-- DATA PROVIDED --
□ □ □ □ □ □ □

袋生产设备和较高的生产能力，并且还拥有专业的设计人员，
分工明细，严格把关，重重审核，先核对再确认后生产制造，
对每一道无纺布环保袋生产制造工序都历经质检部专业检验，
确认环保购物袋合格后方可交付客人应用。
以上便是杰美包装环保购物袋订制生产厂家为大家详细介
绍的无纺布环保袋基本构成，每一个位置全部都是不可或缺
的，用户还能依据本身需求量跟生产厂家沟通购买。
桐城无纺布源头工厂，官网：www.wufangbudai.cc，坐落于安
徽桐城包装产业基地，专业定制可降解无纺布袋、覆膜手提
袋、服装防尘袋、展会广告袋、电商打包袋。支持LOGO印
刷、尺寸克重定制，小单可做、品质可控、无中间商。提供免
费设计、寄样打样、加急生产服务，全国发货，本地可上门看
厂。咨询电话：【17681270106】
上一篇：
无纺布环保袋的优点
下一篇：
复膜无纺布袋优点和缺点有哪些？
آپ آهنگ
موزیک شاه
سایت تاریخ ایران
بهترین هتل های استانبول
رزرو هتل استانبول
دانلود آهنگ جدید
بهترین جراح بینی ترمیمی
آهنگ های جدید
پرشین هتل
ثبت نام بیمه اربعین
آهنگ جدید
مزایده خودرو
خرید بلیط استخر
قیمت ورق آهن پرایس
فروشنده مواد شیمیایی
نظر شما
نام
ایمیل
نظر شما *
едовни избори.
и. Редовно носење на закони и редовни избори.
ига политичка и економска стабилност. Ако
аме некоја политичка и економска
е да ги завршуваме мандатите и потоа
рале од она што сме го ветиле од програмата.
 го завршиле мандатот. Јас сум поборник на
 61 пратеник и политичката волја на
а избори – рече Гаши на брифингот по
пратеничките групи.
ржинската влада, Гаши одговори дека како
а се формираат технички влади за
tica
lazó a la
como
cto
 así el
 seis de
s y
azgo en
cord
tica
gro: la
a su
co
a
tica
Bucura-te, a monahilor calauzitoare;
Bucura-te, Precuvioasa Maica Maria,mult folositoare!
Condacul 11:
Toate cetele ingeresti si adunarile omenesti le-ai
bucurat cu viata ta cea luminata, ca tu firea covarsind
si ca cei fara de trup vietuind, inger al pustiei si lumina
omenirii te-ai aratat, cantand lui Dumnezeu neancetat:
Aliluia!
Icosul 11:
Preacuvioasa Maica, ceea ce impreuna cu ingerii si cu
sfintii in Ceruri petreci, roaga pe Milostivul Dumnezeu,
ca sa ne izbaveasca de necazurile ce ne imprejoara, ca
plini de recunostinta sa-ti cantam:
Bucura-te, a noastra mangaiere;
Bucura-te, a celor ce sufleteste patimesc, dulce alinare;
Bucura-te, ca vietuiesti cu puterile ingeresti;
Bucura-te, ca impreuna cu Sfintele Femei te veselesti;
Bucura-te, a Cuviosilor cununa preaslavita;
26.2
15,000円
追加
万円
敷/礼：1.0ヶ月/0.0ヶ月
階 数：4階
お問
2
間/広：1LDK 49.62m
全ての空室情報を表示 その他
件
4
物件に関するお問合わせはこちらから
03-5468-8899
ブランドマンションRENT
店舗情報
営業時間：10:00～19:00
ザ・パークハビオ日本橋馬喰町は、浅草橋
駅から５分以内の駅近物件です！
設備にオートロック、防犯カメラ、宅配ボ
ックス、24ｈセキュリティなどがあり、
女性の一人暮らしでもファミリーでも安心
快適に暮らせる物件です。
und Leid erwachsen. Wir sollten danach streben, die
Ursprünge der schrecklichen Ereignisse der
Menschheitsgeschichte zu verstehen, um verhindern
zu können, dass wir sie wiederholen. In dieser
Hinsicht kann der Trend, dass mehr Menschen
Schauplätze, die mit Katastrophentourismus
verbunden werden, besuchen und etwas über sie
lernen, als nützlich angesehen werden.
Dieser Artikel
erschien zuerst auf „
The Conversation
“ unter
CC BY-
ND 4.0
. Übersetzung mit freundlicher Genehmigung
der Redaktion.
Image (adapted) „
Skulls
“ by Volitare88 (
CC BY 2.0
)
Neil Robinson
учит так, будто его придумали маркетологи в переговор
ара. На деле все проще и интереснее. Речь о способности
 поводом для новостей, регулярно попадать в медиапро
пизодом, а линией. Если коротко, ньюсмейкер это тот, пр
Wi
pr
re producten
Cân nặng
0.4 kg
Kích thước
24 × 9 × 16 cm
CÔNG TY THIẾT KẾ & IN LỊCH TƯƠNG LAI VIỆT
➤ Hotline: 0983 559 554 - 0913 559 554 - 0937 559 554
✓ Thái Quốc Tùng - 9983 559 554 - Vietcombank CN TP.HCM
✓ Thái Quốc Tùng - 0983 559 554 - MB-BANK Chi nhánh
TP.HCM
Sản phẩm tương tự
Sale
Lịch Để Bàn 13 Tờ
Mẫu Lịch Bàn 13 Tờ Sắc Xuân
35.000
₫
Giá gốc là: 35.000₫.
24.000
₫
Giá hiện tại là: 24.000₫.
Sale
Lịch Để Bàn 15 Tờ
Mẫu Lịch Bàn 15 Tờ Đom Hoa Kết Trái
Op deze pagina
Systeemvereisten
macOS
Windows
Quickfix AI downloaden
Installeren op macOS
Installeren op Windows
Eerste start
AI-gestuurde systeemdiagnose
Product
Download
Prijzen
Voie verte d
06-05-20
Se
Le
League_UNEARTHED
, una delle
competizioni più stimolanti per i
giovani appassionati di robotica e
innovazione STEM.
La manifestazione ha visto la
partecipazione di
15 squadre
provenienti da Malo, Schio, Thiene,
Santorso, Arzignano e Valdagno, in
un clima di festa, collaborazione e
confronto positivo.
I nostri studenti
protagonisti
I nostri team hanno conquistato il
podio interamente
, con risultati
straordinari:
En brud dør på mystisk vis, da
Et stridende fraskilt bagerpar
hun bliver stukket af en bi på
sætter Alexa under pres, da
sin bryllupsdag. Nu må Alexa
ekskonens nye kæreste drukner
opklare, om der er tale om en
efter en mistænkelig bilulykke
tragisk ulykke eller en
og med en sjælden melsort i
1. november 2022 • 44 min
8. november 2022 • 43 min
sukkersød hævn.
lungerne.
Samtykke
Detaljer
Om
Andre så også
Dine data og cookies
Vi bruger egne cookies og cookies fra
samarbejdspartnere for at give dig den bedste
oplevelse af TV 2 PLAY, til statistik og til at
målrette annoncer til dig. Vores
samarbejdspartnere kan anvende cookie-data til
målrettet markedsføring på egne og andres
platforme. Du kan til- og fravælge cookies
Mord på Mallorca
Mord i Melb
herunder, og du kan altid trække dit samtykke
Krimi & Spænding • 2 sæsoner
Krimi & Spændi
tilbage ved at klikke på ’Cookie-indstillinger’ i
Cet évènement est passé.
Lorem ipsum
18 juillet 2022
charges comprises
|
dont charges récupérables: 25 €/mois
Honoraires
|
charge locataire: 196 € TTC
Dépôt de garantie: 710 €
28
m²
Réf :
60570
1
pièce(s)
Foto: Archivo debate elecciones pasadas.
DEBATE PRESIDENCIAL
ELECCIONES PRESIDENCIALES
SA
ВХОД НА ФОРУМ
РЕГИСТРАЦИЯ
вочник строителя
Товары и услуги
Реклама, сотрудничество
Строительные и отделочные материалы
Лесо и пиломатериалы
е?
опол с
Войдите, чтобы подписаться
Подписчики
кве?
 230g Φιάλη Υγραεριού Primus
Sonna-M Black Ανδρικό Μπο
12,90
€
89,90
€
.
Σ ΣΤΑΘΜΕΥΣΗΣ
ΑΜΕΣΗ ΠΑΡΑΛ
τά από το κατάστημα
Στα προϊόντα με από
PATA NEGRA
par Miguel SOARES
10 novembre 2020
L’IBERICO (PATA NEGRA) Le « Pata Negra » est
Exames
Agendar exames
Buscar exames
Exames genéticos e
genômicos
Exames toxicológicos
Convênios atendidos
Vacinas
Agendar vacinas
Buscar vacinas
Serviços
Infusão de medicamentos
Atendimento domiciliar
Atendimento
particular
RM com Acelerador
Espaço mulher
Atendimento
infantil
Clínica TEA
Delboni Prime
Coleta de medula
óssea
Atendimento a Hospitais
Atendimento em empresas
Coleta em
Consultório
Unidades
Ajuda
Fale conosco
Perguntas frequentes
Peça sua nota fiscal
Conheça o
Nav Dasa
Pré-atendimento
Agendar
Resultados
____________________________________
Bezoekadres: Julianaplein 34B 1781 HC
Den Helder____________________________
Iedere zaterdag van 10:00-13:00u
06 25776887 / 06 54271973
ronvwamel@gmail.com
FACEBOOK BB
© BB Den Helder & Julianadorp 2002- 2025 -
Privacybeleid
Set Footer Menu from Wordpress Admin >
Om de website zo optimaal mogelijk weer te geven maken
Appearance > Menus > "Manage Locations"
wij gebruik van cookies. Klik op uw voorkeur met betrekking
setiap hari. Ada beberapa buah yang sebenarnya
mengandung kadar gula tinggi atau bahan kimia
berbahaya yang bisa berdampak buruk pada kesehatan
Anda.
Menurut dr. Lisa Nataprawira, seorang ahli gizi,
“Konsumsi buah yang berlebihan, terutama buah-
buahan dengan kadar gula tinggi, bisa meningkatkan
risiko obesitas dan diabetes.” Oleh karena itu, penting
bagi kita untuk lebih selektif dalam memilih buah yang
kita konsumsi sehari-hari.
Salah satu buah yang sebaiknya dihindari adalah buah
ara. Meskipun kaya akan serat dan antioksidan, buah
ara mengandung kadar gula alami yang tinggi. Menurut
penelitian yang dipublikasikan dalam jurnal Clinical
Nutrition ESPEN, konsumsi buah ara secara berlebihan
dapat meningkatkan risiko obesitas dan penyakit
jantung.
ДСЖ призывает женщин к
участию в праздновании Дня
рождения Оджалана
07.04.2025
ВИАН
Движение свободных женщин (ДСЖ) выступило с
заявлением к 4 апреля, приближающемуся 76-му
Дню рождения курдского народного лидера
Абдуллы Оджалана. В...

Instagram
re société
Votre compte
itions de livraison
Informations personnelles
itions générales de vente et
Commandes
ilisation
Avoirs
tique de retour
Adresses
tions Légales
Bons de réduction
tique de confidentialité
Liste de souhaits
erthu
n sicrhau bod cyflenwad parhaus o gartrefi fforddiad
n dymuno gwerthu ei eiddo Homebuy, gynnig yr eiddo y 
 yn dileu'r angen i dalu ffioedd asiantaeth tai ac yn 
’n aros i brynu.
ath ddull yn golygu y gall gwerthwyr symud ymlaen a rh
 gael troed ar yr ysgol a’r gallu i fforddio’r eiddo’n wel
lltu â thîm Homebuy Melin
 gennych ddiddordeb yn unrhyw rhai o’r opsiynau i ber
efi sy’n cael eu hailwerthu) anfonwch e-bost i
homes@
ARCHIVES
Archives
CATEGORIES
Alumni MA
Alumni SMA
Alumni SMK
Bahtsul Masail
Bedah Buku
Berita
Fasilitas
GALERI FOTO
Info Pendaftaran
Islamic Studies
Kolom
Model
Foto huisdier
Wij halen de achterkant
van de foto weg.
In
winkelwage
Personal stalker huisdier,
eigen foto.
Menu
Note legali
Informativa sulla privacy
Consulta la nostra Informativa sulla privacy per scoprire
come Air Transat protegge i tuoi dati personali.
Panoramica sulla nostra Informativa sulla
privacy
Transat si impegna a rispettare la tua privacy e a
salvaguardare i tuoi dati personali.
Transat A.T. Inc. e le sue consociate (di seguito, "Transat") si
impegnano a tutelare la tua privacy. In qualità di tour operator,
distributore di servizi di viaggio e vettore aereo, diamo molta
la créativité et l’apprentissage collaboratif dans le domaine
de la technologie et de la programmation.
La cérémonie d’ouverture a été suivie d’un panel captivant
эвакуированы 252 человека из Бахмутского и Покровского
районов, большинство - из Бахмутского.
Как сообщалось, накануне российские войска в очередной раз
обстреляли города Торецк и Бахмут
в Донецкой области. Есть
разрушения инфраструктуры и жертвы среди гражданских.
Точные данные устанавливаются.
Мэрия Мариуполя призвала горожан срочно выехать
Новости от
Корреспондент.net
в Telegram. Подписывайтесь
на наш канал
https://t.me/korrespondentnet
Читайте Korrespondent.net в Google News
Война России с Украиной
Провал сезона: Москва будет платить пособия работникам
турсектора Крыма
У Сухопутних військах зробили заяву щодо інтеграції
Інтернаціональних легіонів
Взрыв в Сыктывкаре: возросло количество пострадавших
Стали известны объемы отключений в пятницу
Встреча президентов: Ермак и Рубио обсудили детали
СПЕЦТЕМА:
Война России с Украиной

□ □ □ □ □ □ □

-- INSTRUCTION --
Return, without any change, every line of the records from the very first one up to and including the line that contains "Menschheitsgeschichte zu verstehen, um".

-- RESPONSE TO THE TASK --
袋生产设备和较高的生产能力，并且还拥有专业的设计人员，
分工明细，严格把关，重重审核，先核对再确认后生产制造，
对每一道无纺布环保袋生产制造工序都历经质检部专业检验，
确认环保购物袋合格后方可交付客人应用。
以上便是杰美包装环保购物袋订制生产厂家为大家详细介
绍的无纺布环保袋基本构成，每一个位置全部都是不可或缺
的，用户还能依据本身需求量跟生产厂家沟通购买。
桐城无纺布源头工厂，官网：www.wufangbudai.cc，坐落于安
徽桐城包装产业基地，专业定制可降解无纺布袋、覆膜手提
袋、服装防尘袋、展会广告袋、电商打包袋。支持LOGO印
刷、尺寸克重定制，小单可做、品质可控、无中间商。提供免
费设计、寄样打样、加急生产服务，全国发货，本地可上门看
厂。咨询电话：【17681270106】
上一篇：
无纺布环保袋的优点
下一篇：
复膜无纺布袋优点和缺点有哪些？
آپ آهنگ
موزیک شاه
سایت تاریخ ایران
بهترین هتل های استانبول
رزرو هتل استانبول
دانلود آهنگ جدید
بهترین جراح بینی ترمیمی
آهنگ های جدید
پرشین هتل
ثبت نام بیمه اربعین
آهنگ جدید
مزایده خودرو
خرید بلیط استخر
قیمت ورق آهن پرایس
فروشنده مواد شیمیایی
نظر شما
نام
ایمیل
نظر شما *
едовни избори.
и. Редовно носење на закони и редовни избори.
ига политичка и економска стабилност. Ако
аме некоја политичка и економска
е да ги завршуваме мандатите и потоа
рале од она што сме го ветиле од програмата.
 го завршиле мандатот. Јас сум поборник на
 61 пратеник и политичката волја на
а избори – рече Гаши на брифингот по
пратеничките групи.
ржинската влада, Гаши одговори дека како
а се формираат технички влади за
tica
lazó a la
como
cto
 así el
 seis de
s y
azgo en
cord
tica
gro: la
a su
co
a
tica
Bucura-te, a monahilor calauzitoare;
Bucura-te, Precuvioasa Maica Maria,mult folositoare!
Condacul 11:
Toate cetele ingeresti si adunarile omenesti le-ai
bucurat cu viata ta cea luminata, ca tu firea covarsind
si ca cei fara de trup vietuind, inger al pustiei si lumina
omenirii te-ai aratat, cantand lui Dumnezeu neancetat:
Aliluia!
Icosul 11:
Preacuvioasa Maica, ceea ce impreuna cu ingerii si cu
sfintii in Ceruri petreci, roaga pe Milostivul Dumnezeu,
ca sa ne izbaveasca de necazurile ce ne imprejoara, ca
plini de recunostinta sa-ti cantam:
Bucura-te, a noastra mangaiere;
Bucura-te, a celor ce sufleteste patimesc, dulce alinare;
Bucura-te, ca vietuiesti cu puterile ingeresti;
Bucura-te, ca impreuna cu Sfintele Femei te veselesti;
Bucura-te, a Cuviosilor cununa preaslavita;
26.2
15,000円
追加
万円
敷/礼：1.0ヶ月/0.0ヶ月
階 数：4階
お問
2
間/広：1LDK 49.62m
全ての空室情報を表示 その他
件
4
物件に関するお問合わせはこちらから
03-5468-8899
ブランドマンションRENT
店舗情報
営業時間：10:00～19:00
ザ・パークハビオ日本橋馬喰町は、浅草橋
駅から５分以内の駅近物件です！
設備にオートロック、防犯カメラ、宅配ボ
ックス、24ｈセキュリティなどがあり、
女性の一人暮らしでもファミリーでも安心
快適に暮らせる物件です。
und Leid erwachsen. Wir sollten danach streben, die
Ursprünge der schrecklichen Ereignisse der
Menschheitsgeschichte zu verstehen, um verhindern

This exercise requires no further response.